ASSIGNED TASK: Below is a block of records; return all of them exactly, but without the images.

---------- EXERCISE INPUT ----------

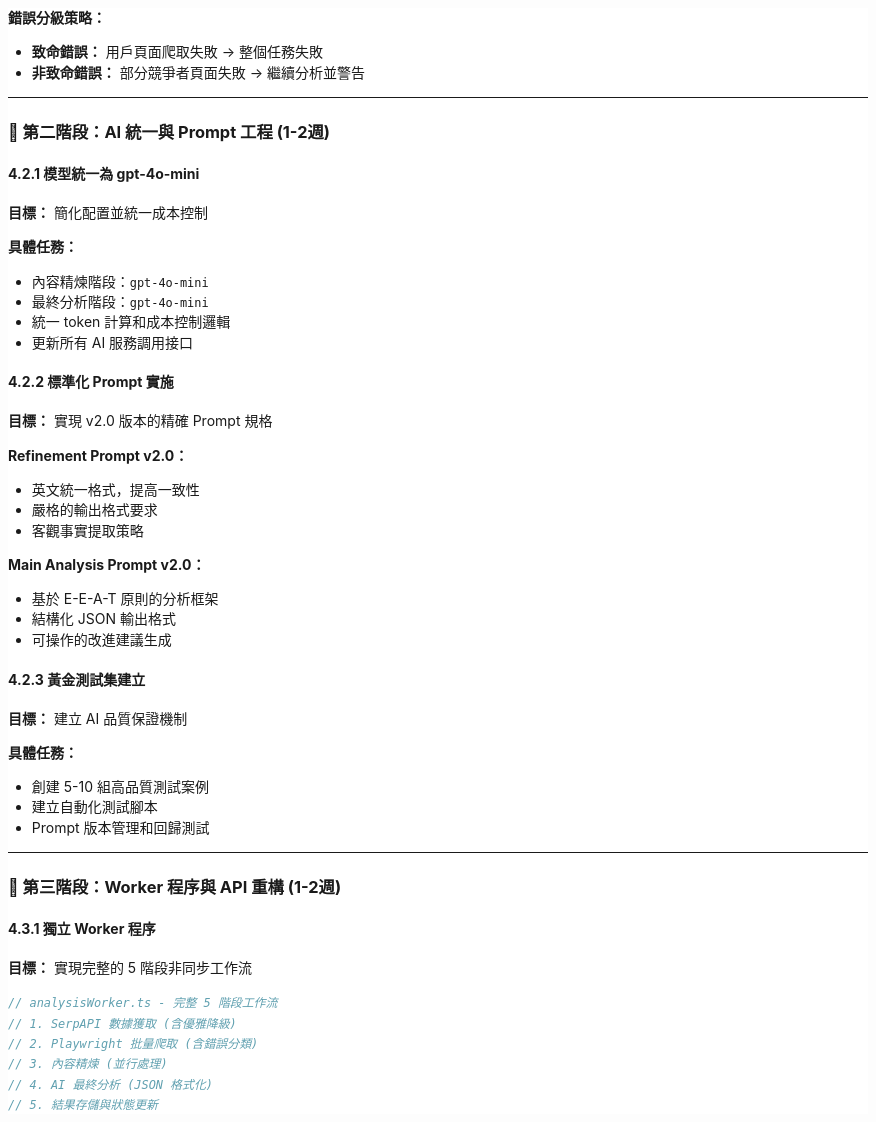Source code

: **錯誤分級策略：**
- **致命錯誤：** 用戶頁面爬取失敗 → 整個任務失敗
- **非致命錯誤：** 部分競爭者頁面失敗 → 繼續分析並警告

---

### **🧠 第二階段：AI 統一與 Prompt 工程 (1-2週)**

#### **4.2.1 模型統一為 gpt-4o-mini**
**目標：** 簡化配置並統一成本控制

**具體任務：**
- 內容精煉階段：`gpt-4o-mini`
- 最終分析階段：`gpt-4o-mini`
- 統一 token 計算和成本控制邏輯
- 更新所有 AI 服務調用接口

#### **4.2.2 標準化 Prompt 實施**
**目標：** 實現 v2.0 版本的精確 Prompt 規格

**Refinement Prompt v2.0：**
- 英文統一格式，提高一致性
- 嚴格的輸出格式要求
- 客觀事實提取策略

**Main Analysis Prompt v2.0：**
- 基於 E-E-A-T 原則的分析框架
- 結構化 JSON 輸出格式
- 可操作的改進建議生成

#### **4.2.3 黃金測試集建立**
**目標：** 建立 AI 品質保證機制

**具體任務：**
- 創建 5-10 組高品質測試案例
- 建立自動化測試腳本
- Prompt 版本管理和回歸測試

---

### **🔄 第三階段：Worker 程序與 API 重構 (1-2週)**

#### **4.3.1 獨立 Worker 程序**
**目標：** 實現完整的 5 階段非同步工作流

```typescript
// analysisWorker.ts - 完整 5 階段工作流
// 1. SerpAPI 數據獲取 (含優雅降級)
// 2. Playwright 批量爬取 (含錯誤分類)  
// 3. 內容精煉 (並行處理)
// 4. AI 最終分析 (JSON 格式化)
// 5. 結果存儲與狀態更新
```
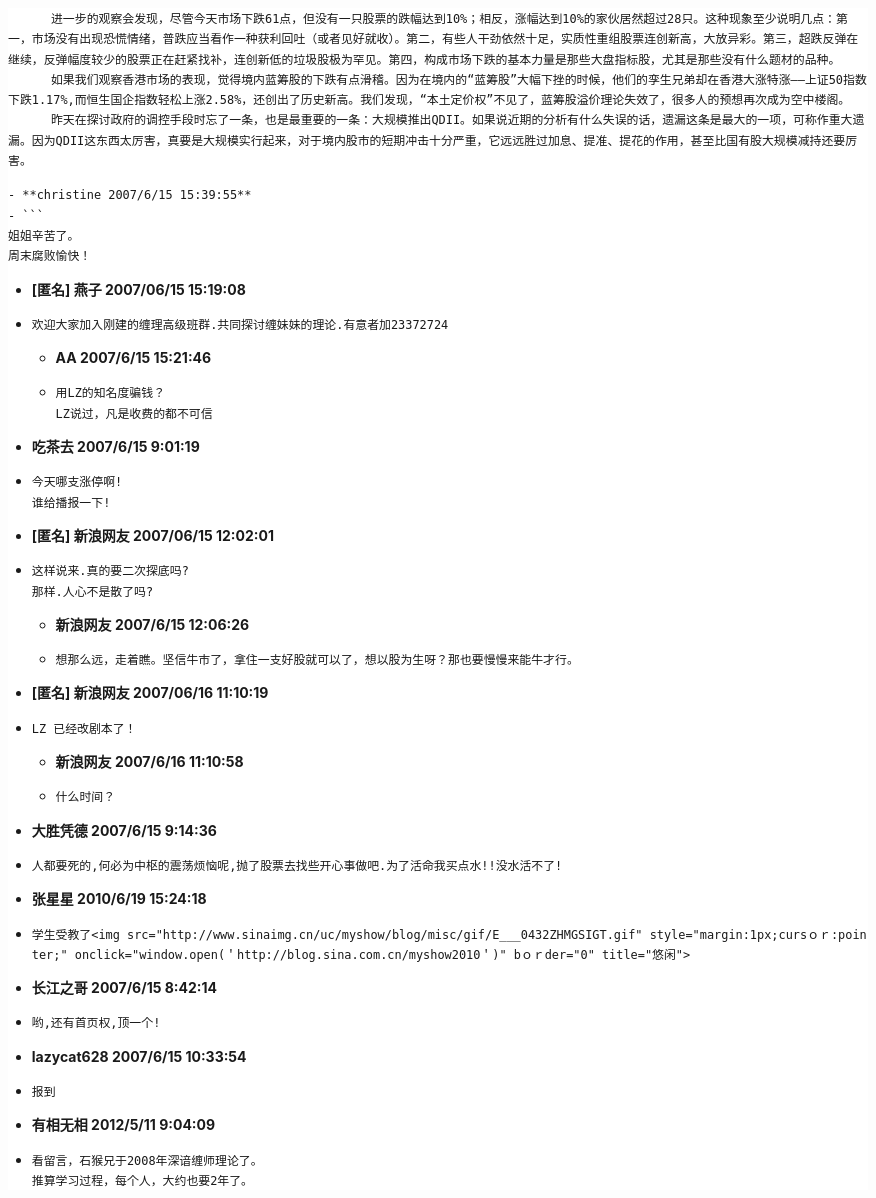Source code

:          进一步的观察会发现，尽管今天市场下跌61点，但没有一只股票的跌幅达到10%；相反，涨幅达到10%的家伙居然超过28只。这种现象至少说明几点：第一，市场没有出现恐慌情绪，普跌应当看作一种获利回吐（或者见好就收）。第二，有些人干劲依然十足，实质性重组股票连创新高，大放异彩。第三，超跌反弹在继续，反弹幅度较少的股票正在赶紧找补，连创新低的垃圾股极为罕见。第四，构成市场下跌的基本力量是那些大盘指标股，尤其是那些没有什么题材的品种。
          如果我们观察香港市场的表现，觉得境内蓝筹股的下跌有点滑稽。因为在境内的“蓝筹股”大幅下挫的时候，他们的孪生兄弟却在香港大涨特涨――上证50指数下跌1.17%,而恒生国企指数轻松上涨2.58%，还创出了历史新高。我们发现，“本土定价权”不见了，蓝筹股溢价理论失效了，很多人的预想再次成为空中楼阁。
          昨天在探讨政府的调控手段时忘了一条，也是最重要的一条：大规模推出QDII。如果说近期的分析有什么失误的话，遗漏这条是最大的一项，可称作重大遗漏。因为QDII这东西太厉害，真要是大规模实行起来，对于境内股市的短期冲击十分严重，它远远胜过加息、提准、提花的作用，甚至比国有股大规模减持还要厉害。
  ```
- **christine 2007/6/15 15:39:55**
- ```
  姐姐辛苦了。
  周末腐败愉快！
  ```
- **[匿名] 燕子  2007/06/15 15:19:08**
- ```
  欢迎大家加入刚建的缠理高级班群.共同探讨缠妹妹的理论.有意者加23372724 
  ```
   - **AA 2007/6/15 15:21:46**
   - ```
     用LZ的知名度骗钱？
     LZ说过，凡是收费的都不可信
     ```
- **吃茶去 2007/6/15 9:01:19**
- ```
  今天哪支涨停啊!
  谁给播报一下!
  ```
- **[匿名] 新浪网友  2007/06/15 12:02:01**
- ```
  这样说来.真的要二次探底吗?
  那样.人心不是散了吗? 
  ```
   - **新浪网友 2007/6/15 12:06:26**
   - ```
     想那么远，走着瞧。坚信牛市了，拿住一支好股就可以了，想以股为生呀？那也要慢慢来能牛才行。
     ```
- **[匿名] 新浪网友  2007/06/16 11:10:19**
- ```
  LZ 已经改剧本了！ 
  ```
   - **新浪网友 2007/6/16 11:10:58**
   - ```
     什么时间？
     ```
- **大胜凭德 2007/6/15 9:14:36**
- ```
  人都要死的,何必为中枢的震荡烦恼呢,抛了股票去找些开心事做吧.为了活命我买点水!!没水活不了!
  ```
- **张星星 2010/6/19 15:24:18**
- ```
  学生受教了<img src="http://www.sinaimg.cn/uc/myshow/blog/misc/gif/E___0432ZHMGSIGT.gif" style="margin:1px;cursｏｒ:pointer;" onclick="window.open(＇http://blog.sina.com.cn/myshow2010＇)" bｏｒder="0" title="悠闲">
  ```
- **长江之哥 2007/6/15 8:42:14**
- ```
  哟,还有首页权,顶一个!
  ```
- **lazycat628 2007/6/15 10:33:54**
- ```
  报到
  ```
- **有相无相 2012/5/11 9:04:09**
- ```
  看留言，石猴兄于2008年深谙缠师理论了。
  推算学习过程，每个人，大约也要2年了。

----------

FINISHED TASK:
Source code

: **錯誤分級策略：**
- **致命錯誤：** 用戶頁面爬取失敗 → 整個任務失敗
- **非致命錯誤：** 部分競爭者頁面失敗 → 繼續分析並警告

---

### **🧠 第二階段：AI 統一與 Prompt 工程 (1-2週)**

#### **4.2.1 模型統一為 gpt-4o-mini**
**目標：** 簡化配置並統一成本控制

**具體任務：**
- 內容精煉階段：`gpt-4o-mini`
- 最終分析階段：`gpt-4o-mini`
- 統一 token 計算和成本控制邏輯
- 更新所有 AI 服務調用接口

#### **4.2.2 標準化 Prompt 實施**
**目標：** 實現 v2.0 版本的精確 Prompt 規格

**Refinement Prompt v2.0：**
- 英文統一格式，提高一致性
- 嚴格的輸出格式要求
- 客觀事實提取策略

**Main Analysis Prompt v2.0：**
- 基於 E-E-A-T 原則的分析框架
- 結構化 JSON 輸出格式
- 可操作的改進建議生成

#### **4.2.3 黃金測試集建立**
**目標：** 建立 AI 品質保證機制

**具體任務：**
- 創建 5-10 組高品質測試案例
- 建立自動化測試腳本
- Prompt 版本管理和回歸測試

---

### **🔄 第三階段：Worker 程序與 API 重構 (1-2週)**

#### **4.3.1 獨立 Worker 程序**
**目標：** 實現完整的 5 階段非同步工作流

```typescript
// analysisWorker.ts - 完整 5 階段工作流
// 1. SerpAPI 數據獲取 (含優雅降級)
// 2. Playwright 批量爬取 (含錯誤分類)  
// 3. 內容精煉 (並行處理)
// 4. AI 最終分析 (JSON 格式化)
// 5. 結果存儲與狀態更新
```
Source code

:          进一步的观察会发现，尽管今天市场下跌61点，但没有一只股票的跌幅达到10%；相反，涨幅达到10%的家伙居然超过28只。这种现象至少说明几点：第一，市场没有出现恐慌情绪，普跌应当看作一种获利回吐（或者见好就收）。第二，有些人干劲依然十足，实质性重组股票连创新高，大放异彩。第三，超跌反弹在继续，反弹幅度较少的股票正在赶紧找补，连创新低的垃圾股极为罕见。第四，构成市场下跌的基本力量是那些大盘指标股，尤其是那些没有什么题材的品种。
          如果我们观察香港市场的表现，觉得境内蓝筹股的下跌有点滑稽。因为在境内的“蓝筹股”大幅下挫的时候，他们的孪生兄弟却在香港大涨特涨――上证50指数下跌1.17%,而恒生国企指数轻松上涨2.58%，还创出了历史新高。我们发现，“本土定价权”不见了，蓝筹股溢价理论失效了，很多人的预想再次成为空中楼阁。
          昨天在探讨政府的调控手段时忘了一条，也是最重要的一条：大规模推出QDII。如果说近期的分析有什么失误的话，遗漏这条是最大的一项，可称作重大遗漏。因为QDII这东西太厉害，真要是大规模实行起来，对于境内股市的短期冲击十分严重，它远远胜过加息、提准、提花的作用，甚至比国有股大规模减持还要厉害。
  ```
- **christine 2007/6/15 15:39:55**
- ```
  姐姐辛苦了。
  周末腐败愉快！
  ```
- **[匿名] 燕子  2007/06/15 15:19:08**
- ```
  欢迎大家加入刚建的缠理高级班群.共同探讨缠妹妹的理论.有意者加23372724 
  ```
   - **AA 2007/6/15 15:21:46**
   - ```
     用LZ的知名度骗钱？
     LZ说过，凡是收费的都不可信
     ```
- **吃茶去 2007/6/15 9:01:19**
- ```
  今天哪支涨停啊!
  谁给播报一下!
  ```
- **[匿名] 新浪网友  2007/06/15 12:02:01**
- ```
  这样说来.真的要二次探底吗?
  那样.人心不是散了吗? 
  ```
   - **新浪网友 2007/6/15 12:06:26**
   - ```
     想那么远，走着瞧。坚信牛市了，拿住一支好股就可以了，想以股为生呀？那也要慢慢来能牛才行。
     ```
- **[匿名] 新浪网友  2007/06/16 11:10:19**
- ```
  LZ 已经改剧本了！ 
  ```
   - **新浪网友 2007/6/16 11:10:58**
   - ```
     什么时间？
     ```
- **大胜凭德 2007/6/15 9:14:36**
- ```
  人都要死的,何必为中枢的震荡烦恼呢,抛了股票去找些开心事做吧.为了活命我买点水!!没水活不了!
  ```
- **张星星 2010/6/19 15:24:18**
- ```
  学生受教了<img src="http://www.sinaimg.cn/uc/myshow/blog/misc/gif/E___0432ZHMGSIGT.gif" style="margin:1px;cursｏｒ:pointer;" onclick="window.open(＇http://blog.sina.com.cn/myshow2010＇)" bｏｒder="0" title="悠闲">
  ```
- **长江之哥 2007/6/15 8:42:14**
- ```
  哟,还有首页权,顶一个!
  ```
- **lazycat628 2007/6/15 10:33:54**
- ```
  报到
  ```
- **有相无相 2012/5/11 9:04:09**
- ```
  看留言，石猴兄于2008年深谙缠师理论了。
  推算学习过程，每个人，大约也要2年了。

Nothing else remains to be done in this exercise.